▶ **What the task requires**
Repeat exactly each line of the data provided below.

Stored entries
- - -
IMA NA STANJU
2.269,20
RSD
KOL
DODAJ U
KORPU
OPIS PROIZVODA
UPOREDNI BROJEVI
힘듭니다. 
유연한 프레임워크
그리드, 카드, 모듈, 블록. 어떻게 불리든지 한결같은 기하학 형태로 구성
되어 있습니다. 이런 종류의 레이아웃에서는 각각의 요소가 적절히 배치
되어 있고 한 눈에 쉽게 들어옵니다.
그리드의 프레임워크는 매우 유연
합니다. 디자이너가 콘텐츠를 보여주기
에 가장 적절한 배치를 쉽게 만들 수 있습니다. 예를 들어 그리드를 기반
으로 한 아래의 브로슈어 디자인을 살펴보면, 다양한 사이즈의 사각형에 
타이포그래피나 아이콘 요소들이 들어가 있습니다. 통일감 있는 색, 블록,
- - -
▶ **Answer to this task**
IMA NA STANJU
2.269,20
RSD
KOL
DODAJ U
KORPU
OPIS PROIZVODA
UPOREDNI BROJEVI
힘듭니다. 
유연한 프레임워크
그리드, 카드, 모듈, 블록. 어떻게 불리든지 한결같은 기하학 형태로 구성
되어 있습니다. 이런 종류의 레이아웃에서는 각각의 요소가 적절히 배치
되어 있고 한 눈에 쉽게 들어옵니다.
그리드의 프레임워크는 매우 유연
합니다. 디자이너가 콘텐츠를 보여주기
에 가장 적절한 배치를 쉽게 만들 수 있습니다. 예를 들어 그리드를 기반
으로 한 아래의 브로슈어 디자인을 살펴보면, 다양한 사이즈의 사각형에 
타이포그래피나 아이콘 요소들이 들어가 있습니다. 통일감 있는 색, 블록,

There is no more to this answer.